***** SUPPLIED TEXT
The tour took place in the Gerês National Park, which is a great environment in any case. And the canyoning was done at the Cascata do Arado, a series of waterfalls formed by the small Arado river.
As it was a sunny and fairly warm for spring (27°C).
Although we didn't wear our neoprene suits when walking up to the starting point of the tour (we only put them on once we got ready to go), it was pleasant to start the trip with a jump into the cool and extremely clear water.
The tour was then nicely structured to be suitable for complete beginners.
So on the first 'technical part' we didn't do anything ourselves, but the guide (Ze Lopes) just tied a rope to our harnesses and lowered us (using an abseil knot) down a minor drop. Presumably just to give us confidence in the climbing harness and the general procedure.
Next was a somewhat higher waterfall.
We were still being lowered by the guide (no abseiling or rappelling on our own). But we were no longer just hanging there, but 'walking' down the rock face instead, so we could concentrate on doing just that.
I had done that before on other canyoning tours. Even so it was a good introduction aimed at total beginners in canyoning..
As we weren't in a hurry, it was time for a bit of a rest at the bottom before heading on.
On the next waterfall it was time to do some self-controlled rappelling.
It seems canyoning trips are a bit like dog sledding tours - everyone has their own rules and systems. All of them work, but it is necessary to pay attention to the specific guide and the instructions.
So far, when using an abseil-eight, it tended to be the right hand low on the rope and the left hand gripping the rope above the abseil-eight.
**********
***** DATA PROVIDED
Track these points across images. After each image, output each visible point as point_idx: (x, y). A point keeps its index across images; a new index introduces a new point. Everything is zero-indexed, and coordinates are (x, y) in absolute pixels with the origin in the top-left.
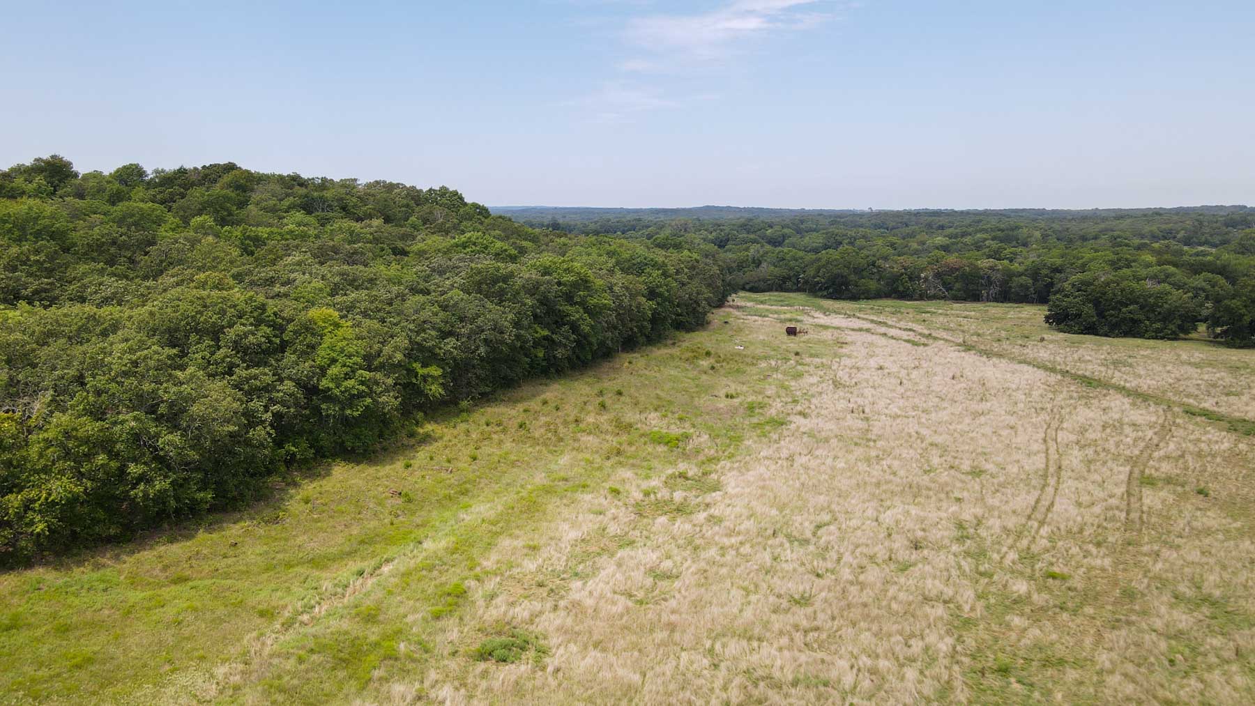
**********
**PROBLEM DESCRIPTION**
Extend the account of the canyoning tour at the Cascata do Arado, continuing after its final sentence about how the hands were placed when using an abseil-eight.

**ANSWER SECTION**
Here, the right hand was at the same place, but the left was going under the carabinier that connects the abseil-eight to the harness and grip the rope below the eight.
The basic idea is that, if you swing sideways and towards the rock face and take one hand off the rope to steady you against the rock face, you still got the other hand on the rope to keep you from sliding down uncontrolled.
That makes sense, but I had never seen that done before.
As can be seen in the pictures, there's still a lot of 'easy tour for beginners' safety built in. Instead of letting the lower end of the rope just hang down, it was secured by the guide and only lowered as needed. So while we did control our own descend, if we would somehow just let go of the rope, we would just have slid down a short bit before being stopped by the rope.
Another variant was used on the next waterfall.
The rappel rope was going down all the way to the water, but we also got a safety line attached to our harness. So in case something went wrong, we wouldn't fall all the way.
From there it was a bit of walking over rocks along the river to get to the next and final waterfall.
As we were no longer in the canyon, out in the sun and still wearing neoprene suits, it got somewhat warm in there (on the other hand, the suits are a great protection from sunburns). It was nice to rest in the river from time to time.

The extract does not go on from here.